| SEZIONE DATI |
..........

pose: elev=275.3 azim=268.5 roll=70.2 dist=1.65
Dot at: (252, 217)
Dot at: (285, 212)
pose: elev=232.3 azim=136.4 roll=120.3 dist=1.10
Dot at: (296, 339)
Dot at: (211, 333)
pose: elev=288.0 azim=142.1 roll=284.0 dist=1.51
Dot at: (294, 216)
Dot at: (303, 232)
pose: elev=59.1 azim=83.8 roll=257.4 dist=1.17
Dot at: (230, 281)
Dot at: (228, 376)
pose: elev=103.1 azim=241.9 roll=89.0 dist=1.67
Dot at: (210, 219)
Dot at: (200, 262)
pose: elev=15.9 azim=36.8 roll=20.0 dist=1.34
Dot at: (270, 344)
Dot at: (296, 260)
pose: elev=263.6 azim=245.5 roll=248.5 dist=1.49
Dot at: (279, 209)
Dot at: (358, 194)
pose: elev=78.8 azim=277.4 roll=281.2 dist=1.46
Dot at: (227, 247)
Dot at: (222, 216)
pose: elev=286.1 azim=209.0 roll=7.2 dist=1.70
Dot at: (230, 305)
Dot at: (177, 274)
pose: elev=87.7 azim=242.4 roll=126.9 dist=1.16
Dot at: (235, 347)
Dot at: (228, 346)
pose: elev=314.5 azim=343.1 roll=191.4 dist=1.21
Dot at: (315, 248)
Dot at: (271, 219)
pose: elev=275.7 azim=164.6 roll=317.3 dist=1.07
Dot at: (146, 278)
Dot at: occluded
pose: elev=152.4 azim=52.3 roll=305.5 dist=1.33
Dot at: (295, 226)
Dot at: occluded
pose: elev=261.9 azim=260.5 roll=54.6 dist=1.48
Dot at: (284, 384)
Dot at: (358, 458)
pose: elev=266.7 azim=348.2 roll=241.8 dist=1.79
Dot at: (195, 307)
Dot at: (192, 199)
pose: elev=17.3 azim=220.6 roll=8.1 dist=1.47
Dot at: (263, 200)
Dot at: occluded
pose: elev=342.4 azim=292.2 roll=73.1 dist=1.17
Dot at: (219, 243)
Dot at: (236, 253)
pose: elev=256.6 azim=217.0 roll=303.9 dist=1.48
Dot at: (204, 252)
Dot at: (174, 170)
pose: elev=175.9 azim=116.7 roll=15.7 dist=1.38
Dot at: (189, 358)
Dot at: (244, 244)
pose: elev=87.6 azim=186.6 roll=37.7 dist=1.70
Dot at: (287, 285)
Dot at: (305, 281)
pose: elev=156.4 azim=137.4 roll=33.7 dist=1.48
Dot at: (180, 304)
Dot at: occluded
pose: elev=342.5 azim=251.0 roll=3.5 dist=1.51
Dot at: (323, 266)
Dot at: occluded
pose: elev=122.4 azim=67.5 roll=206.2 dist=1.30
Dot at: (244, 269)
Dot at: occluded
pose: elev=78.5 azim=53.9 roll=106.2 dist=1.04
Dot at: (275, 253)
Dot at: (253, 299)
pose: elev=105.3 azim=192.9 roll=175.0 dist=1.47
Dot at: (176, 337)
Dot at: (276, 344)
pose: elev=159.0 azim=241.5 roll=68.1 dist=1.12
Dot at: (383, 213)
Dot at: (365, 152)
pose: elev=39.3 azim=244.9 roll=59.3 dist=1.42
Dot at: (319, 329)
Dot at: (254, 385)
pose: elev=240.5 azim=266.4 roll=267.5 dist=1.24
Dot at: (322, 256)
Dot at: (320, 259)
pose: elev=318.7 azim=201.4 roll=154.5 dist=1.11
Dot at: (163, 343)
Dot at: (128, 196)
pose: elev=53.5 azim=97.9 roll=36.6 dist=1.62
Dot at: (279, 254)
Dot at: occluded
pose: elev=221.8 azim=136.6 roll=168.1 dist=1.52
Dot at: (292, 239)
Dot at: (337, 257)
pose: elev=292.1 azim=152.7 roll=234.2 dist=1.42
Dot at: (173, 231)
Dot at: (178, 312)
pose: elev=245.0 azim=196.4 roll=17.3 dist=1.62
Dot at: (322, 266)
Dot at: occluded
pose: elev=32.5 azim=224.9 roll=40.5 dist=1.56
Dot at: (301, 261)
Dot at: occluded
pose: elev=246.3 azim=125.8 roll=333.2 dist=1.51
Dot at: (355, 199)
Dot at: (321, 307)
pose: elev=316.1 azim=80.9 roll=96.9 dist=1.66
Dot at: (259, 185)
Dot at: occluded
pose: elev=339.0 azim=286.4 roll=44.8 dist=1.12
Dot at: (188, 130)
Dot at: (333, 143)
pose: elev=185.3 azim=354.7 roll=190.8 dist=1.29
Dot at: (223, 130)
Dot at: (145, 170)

..........

| IL TUO COMPITO |
Trascrivi tutte le righe dell'elenco qui sopra sotto forma di tabella Markdown con le colonne «Numero» e «Riga», omettendo le righe vuote.

| ECCO IL RISULTATO |
| Numero | Riga |
|---|---|
| 1 | pose: elev=275.3 azim=268.5 roll=70.2 dist=1.65 |
| 2 | Dot at: (252, 217) |
| 3 | Dot at: (285, 212) |
| 4 | pose: elev=232.3 azim=136.4 roll=120.3 dist=1.10 |
| 5 | Dot at: (296, 339) |
| 6 | Dot at: (211, 333) |
| 7 | pose: elev=288.0 azim=142.1 roll=284.0 dist=1.51 |
| 8 | Dot at: (294, 216) |
| 9 | Dot at: (303, 232) |
| 10 | pose: elev=59.1 azim=83.8 roll=257.4 dist=1.17 |
| 11 | Dot at: (230, 281) |
| 12 | Dot at: (228, 376) |
| 13 | pose: elev=103.1 azim=241.9 roll=89.0 dist=1.67 |
| 14 | Dot at: (210, 219) |
| 15 | Dot at: (200, 262) |
| 16 | pose: elev=15.9 azim=36.8 roll=20.0 dist=1.34 |
| 17 | Dot at: (270, 344) |
| 18 | Dot at: (296, 260) |
| 19 | pose: elev=263.6 azim=245.5 roll=248.5 dist=1.49 |
| 20 | Dot at: (279, 209) |
| 21 | Dot at: (358, 194) |
| 22 | pose: elev=78.8 azim=277.4 roll=281.2 dist=1.46 |
| 23 | Dot at: (227, 247) |
| 24 | Dot at: (222, 216) |
| 25 | pose: elev=286.1 azim=209.0 roll=7.2 dist=1.70 |
| 26 | Dot at: (230, 305) |
| 27 | Dot at: (177, 274) |
| 28 | pose: elev=87.7 azim=242.4 roll=126.9 dist=1.16 |
| 29 | Dot at: (235, 347) |
| 30 | Dot at: (228, 346) |
| 31 | pose: elev=314.5 azim=343.1 roll=191.4 dist=1.21 |
| 32 | Dot at: (315, 248) |
| 33 | Dot at: (271, 219) |
| 34 | pose: elev=275.7 azim=164.6 roll=317.3 dist=1.07 |
| 35 | Dot at: (146, 278) |
| 36 | Dot at: occluded |
| 37 | pose: elev=152.4 azim=52.3 roll=305.5 dist=1.33 |
| 38 | Dot at: (295, 226) |
| 39 | Dot at: occluded |
| 40 | pose: elev=261.9 azim=260.5 roll=54.6 dist=1.48 |
| 41 | Dot at: (284, 384) |
| 42 | Dot at: (358, 458) |
| 43 | pose: elev=266.7 azim=348.2 roll=241.8 dist=1.79 |
| 44 | Dot at: (195, 307) |
| 45 | Dot at: (192, 199) |
| 46 | pose: elev=17.3 azim=220.6 roll=8.1 dist=1.47 |
| 47 | Dot at: (263, 200) |
| 48 | Dot at: occluded |
| 49 | pose: elev=342.4 azim=292.2 roll=73.1 dist=1.17 |
| 50 | Dot at: (219, 243) |
| 51 | Dot at: (236, 253) |
| 52 | pose: elev=256.6 azim=217.0 roll=303.9 dist=1.48 |
| 53 | Dot at: (204, 252) |
| 54 | Dot at: (174, 170) |
| 55 | pose: elev=175.9 azim=116.7 roll=15.7 dist=1.38 |
| 56 | Dot at: (189, 358) |
| 57 | Dot at: (244, 244) |
| 58 | pose: elev=87.6 azim=186.6 roll=37.7 dist=1.70 |
| 59 | Dot at: (287, 285) |
| 60 | Dot at: (305, 281) |
| 61 | pose: elev=156.4 azim=137.4 roll=33.7 dist=1.48 |
| 62 | Dot at: (180, 304) |
| 63 | Dot at: occluded |
| 64 | pose: elev=342.5 azim=251.0 roll=3.5 dist=1.51 |
| 65 | Dot at: (323, 266) |
| 66 | Dot at: occluded |
| 67 | pose: elev=122.4 azim=67.5 roll=206.2 dist=1.30 |
| 68 | Dot at: (244, 269) |
| 69 | Dot at: occluded |
| 70 | pose: elev=78.5 azim=53.9 roll=106.2 dist=1.04 |
| 71 | Dot at: (275, 253) |
| 72 | Dot at: (253, 299) |
| 73 | pose: elev=105.3 azim=192.9 roll=175.0 dist=1.47 |
| 74 | Dot at: (176, 337) |
| 75 | Dot at: (276, 344) |
| 76 | pose: elev=159.0 azim=241.5 roll=68.1 dist=1.12 |
| 77 | Dot at: (383, 213) |
| 78 | Dot at: (365, 152) |
| 79 | pose: elev=39.3 azim=244.9 roll=59.3 dist=1.42 |
| 80 | Dot at: (319, 329) |
| 81 | Dot at: (254, 385) |
| 82 | pose: elev=240.5 azim=266.4 roll=267.5 dist=1.24 |
| 83 | Dot at: (322, 256) |
| 84 | Dot at: (320, 259) |
| 85 | pose: elev=318.7 azim=201.4 roll=154.5 dist=1.11 |
| 86 | Dot at: (163, 343) |
| 87 | Dot at: (128, 196) |
| 88 | pose: elev=53.5 azim=97.9 roll=36.6 dist=1.62 |
| 89 | Dot at: (279, 254) |
| 90 | Dot at: occluded |
| 91 | pose: elev=221.8 azim=136.6 roll=168.1 dist=1.52 |
| 92 | Dot at: (292, 239) |
| 93 | Dot at: (337, 257) |
| 94 | pose: elev=292.1 azim=152.7 roll=234.2 dist=1.42 |
| 95 | Dot at: (173, 231) |
| 96 | Dot at: (178, 312) |
| 97 | pose: elev=245.0 azim=196.4 roll=17.3 dist=1.62 |
| 98 | Dot at: (322, 266) |
| 99 | Dot at: occluded |
| 100 | pose: elev=32.5 azim=224.9 roll=40.5 dist=1.56 |
| 101 | Dot at: (301, 261) |
| 102 | Dot at: occluded |
| 103 | pose: elev=246.3 azim=125.8 roll=333.2 dist=1.51 |
| 104 | Dot at: (355, 199) |
| 105 | Dot at: (321, 307) |
| 106 | pose: elev=316.1 azim=80.9 roll=96.9 dist=1.66 |
| 107 | Dot at: (259, 185) |
| 108 | Dot at: occluded |
| 109 | pose: elev=339.0 azim=286.4 roll=44.8 dist=1.12 |
| 110 | Dot at: (188, 130) |
| 111 | Dot at: (333, 143) |
| 112 | pose: elev=185.3 azim=354.7 roll=190.8 dist=1.29 |
| 113 | Dot at: (223, 130) |
| 114 | Dot at: (145, 170) |